Kondisi pasar keuangan ini turut merefleksikan perubahan pada premi risiko investasi Indonesia. Credit Default Swaps (CDS) tenor 5 tahun, sebagai barometer risiko, tercatat membaik menjadi 69,04 basis poin (bps) pada 11 September, turun dari 69,55 bps per 4 September. Penurunan ini mengindikasikan persepsi risiko yang sedikit lebih rendah di mata investor.
Di sisi lain, pergerakan nilai tukar rupiah menunjukkan ketahanan. Mata uang domestik ini dibuka menguat pada level Rp 16.425 per dolar AS pada Jumat (12/9), membaik dari penutupan perdagangan sehari sebelumnya di Rp 16.455 per dolar AS. Penguatan ini terjadi meskipun Indeks dolar AS (DXY) juga terpantau menguat ke posisi 97,53 pada akhir perdagangan Kamis (11/9), menunjukkan adanya faktor domestik yang mendukung.
Adapun di pasar obligasi, yield SBN tenor 10 tahun menunjukkan tren penurunan, mencapai 6,33 persen pada Jumat (12/9) dari sebelumnya 6,37 persen. Penurunan yield ini bisa diartikan sebagai peningkatan minat investor terhadap obligasi pemerintah Indonesia. Sebagai perbandingan, imbal hasil US Treasury Note tenor 10 tahun berada di level 4,021 persen.

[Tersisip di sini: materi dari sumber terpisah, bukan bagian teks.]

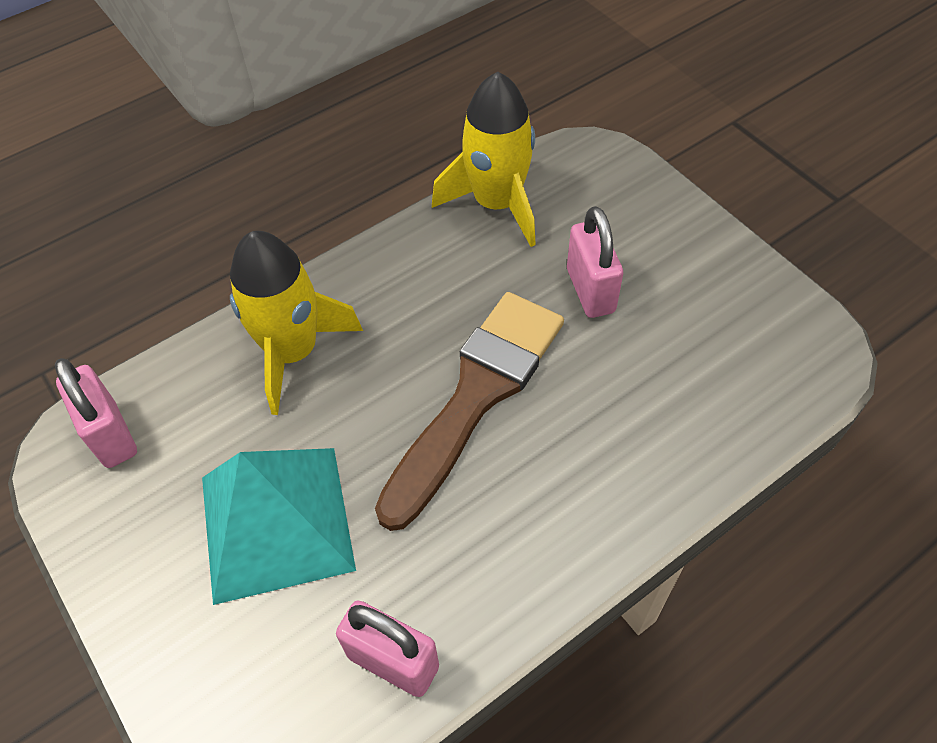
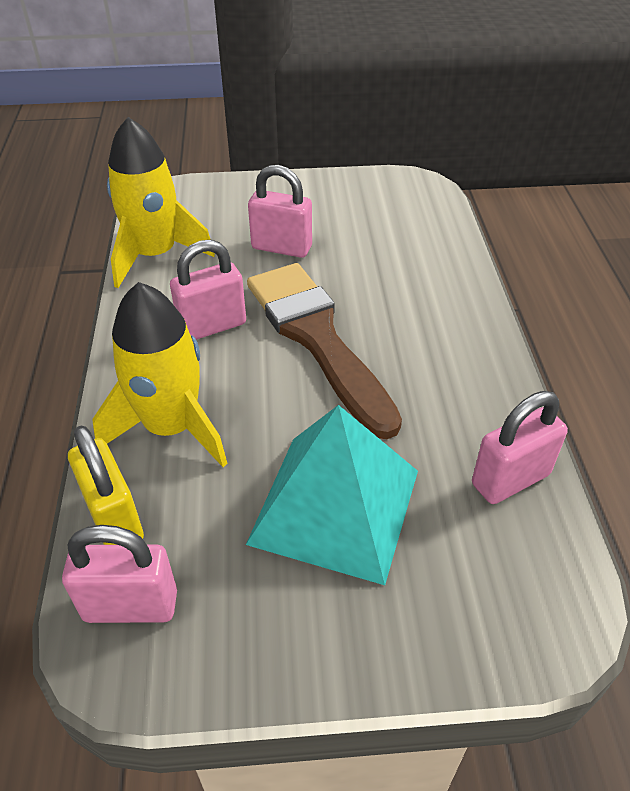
camera: 60 degrees left, 10 degrees down
none -> yellow padlock [68,426,144,545]
none -> pink padlock [170,240,246,340]

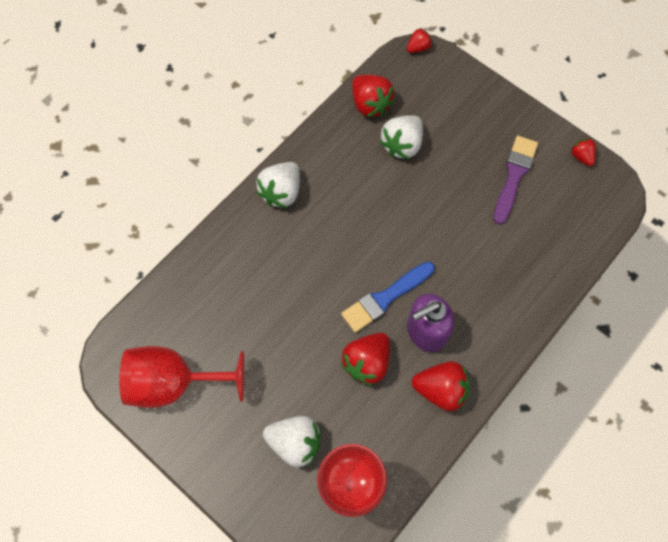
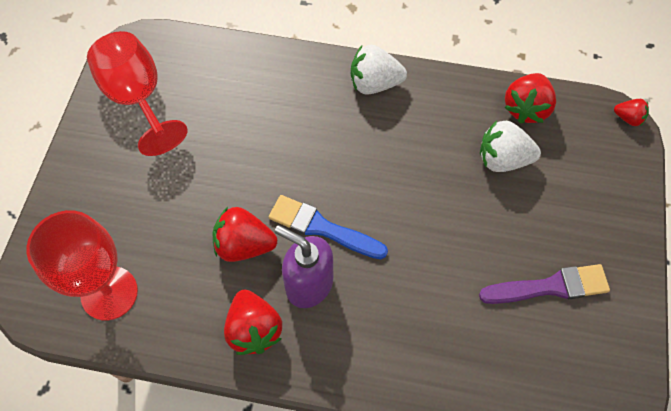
camera: 60 degrees right, 5 degrees down
white strawberry [263,416,321,467] -> none
red strawberry [571,138,596,166] -> none

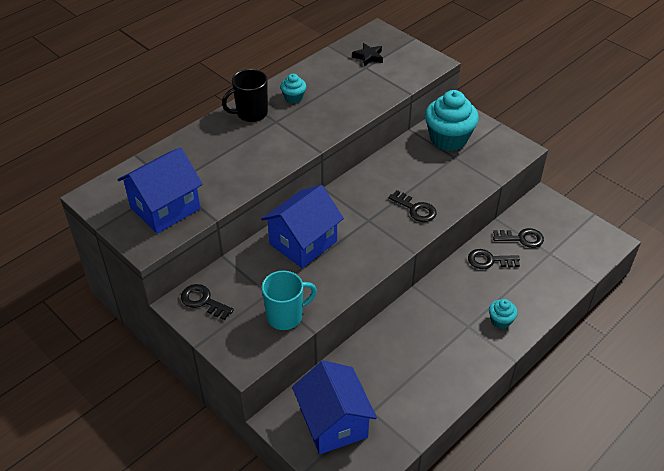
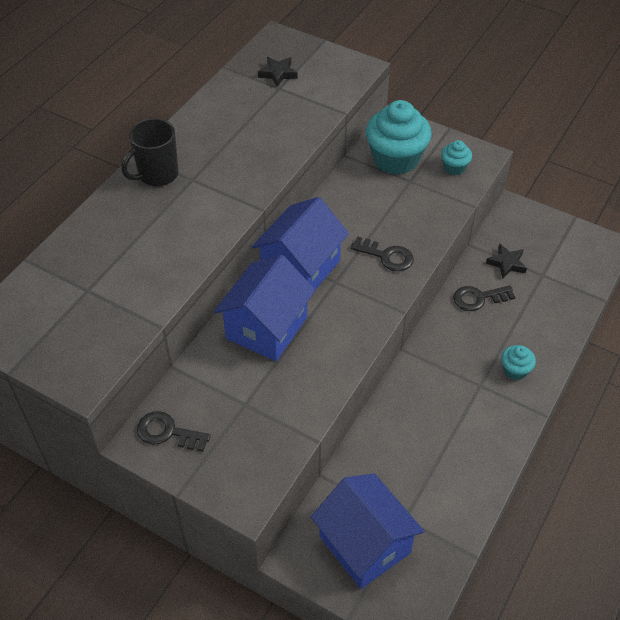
camera: 15 degrees left, 5 degrees up
blue house [117,147,203,234] -> blue house moved to [252,197,349,290]
turquoise mug [262,271,317,330] -> none
turquoise cupcake [280,74,306,104] -> turquoise cupcake moved to [441,140,472,175]
black key [493,228,544,248] -> black star [486,243,527,279]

Menyikapi berbagai dinamika ini, Bank Indonesia menegaskan komitmennya untuk menjaga stabilitas. “Bank Indonesia terus memperkuat koordinasi dengan Pemerintah dan otoritas terkait serta mengoptimalkan strategi bauran kebijakan untuk mendukung ketahanan eksternal ekonomi Indonesia,” pungkas Ramdan Denny Prakoso, menggarisbawahi upaya kolektif dalam menghadapi tantangan pasar keuangan.